Вслед за тем дым всклубился под носом судна, и ядро, прошипев над нами, упало недалеко впереди — и пошло прыжками бороздить море. Мы гребли во все лопатки, а с транспорта скинули уже гребные суда в погоню. Они вскоре стали нагонять нас и обсыпали картечью; но разгульная зыбь мешала верному прицелу. Мы думали, что уже вовсе ушли; мы уж приставали к берегу, как продольный по нас выстрел вышиб руль и убил наповал трех человек, в том числе старшего брата моего, Неифтали. Отец мой взревел — так сердце в нем закипело от жалости и злобы — и поклялся отмстить за смерть любимого сына.
Земляки наши, выбежавшие берегом навстречу, кинулись в бурун, подхватили и вытащили на себе кочерму. Транспорт, послав несколько ядер за нами, отозвал шлюпки свои и, вошедши в бухту ближайшего русского укрепления, стал там на якорь.
В полночь отец меня разбудил.
— Вставай, смерть брата твоего просит русской крови. Кровь за кровь, сказал пророк наш. Я стар, руки мои дрожат — но на это меня станет; я все придумал и уладил. Идем!
Мы вынесли на берег огромный ящик с порохом, на котором приделан был фонарь. Лодка была готова, в ней четыре горца и наш Иван. Поставив в нее ящик, мы подняли паруса. Ночь была очень темна, и мы вскоре подошли довольно близко к русскому транспорту, с наветру.

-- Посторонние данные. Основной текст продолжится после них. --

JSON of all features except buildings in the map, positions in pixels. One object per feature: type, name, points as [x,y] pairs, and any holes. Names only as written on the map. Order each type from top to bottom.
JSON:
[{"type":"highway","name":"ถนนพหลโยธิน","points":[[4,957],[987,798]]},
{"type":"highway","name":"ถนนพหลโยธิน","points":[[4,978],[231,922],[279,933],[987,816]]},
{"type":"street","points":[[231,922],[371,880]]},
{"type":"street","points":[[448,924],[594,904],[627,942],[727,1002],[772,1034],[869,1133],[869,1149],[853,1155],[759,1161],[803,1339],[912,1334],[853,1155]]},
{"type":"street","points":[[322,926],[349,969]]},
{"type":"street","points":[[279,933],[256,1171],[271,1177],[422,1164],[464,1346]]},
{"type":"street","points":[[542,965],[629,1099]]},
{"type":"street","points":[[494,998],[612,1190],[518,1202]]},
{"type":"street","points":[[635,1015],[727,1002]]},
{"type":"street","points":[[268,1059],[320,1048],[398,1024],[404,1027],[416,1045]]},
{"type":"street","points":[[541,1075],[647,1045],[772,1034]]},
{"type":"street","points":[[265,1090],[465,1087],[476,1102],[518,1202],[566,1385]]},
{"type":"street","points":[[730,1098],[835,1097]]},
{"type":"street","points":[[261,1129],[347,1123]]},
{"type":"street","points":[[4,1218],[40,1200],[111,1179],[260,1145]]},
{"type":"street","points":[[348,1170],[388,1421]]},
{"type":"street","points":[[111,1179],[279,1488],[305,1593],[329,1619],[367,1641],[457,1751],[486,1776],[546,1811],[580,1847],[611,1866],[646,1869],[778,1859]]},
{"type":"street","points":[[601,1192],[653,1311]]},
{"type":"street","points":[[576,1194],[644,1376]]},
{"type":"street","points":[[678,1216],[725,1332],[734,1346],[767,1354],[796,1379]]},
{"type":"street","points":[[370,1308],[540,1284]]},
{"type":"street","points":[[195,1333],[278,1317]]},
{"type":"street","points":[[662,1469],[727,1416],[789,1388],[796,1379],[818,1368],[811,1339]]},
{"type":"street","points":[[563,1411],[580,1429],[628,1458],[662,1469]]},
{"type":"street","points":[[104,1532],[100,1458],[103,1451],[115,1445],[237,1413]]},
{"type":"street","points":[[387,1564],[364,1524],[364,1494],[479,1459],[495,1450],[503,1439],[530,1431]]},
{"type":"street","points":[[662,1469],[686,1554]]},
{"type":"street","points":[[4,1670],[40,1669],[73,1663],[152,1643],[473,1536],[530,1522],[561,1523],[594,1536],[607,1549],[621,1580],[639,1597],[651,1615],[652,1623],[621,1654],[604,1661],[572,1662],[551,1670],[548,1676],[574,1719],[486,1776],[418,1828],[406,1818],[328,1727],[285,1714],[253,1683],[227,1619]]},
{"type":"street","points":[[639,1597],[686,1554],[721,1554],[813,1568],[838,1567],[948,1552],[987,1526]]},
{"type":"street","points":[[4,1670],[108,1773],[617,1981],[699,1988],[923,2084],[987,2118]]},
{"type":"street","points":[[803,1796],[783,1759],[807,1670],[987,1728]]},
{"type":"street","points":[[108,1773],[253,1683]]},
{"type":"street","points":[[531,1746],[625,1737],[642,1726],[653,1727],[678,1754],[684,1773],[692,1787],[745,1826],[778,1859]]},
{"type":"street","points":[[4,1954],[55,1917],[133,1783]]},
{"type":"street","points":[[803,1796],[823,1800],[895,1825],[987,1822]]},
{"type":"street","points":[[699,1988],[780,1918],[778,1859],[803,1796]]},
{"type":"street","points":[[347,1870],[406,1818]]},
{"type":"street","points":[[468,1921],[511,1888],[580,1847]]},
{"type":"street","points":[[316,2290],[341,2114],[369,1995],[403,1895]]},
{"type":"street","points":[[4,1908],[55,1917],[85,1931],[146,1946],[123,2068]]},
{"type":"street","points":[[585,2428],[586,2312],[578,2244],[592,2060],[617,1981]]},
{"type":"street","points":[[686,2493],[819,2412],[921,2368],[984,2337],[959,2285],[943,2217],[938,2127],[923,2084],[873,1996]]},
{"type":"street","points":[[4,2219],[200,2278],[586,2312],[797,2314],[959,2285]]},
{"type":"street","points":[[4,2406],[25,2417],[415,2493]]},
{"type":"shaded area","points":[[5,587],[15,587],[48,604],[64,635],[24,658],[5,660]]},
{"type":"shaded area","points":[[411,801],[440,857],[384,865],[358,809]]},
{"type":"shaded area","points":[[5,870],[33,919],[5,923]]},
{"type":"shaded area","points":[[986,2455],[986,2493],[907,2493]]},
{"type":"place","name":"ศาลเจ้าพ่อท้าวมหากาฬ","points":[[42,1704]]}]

— Иван, — сказал отец мой, — братья твои отняли у меня сына — отняли полвека и полсчастья. Я бы мог зарезать за это тебя, но я лучше придумал: ты, сам же ты отмстишь им за моего сына. Знаешь ли, что я придумал?
— Нет, не знаю, — сказал Иван спокойно.
— Гляди, — сказал старик шепотом, — в этом ящике четырнадцать пудов пороху — вашего русского пороху, с этого же судна; на нем фонарь, в фонаре фитиль, который проходит насквозь. Ночь темна и непогодлива. Мы еще немного подойдем к судну, и я тебя заставлю зажечь фитиль этот и пустить ящик по воде; его тотчас же прибьет к судну. Готовься!
Все мы зазевались при этой беседе, как вдруг свежий удар ветра сильно накренил лодку. В тревогу эту наш Иван кинулся, как будто к парусам, и никто не успел оглянуться впотьмах, как топор глухо застучал в руках его и он только закричал:
— Да здравствуют мои отцы командиры и братья мои!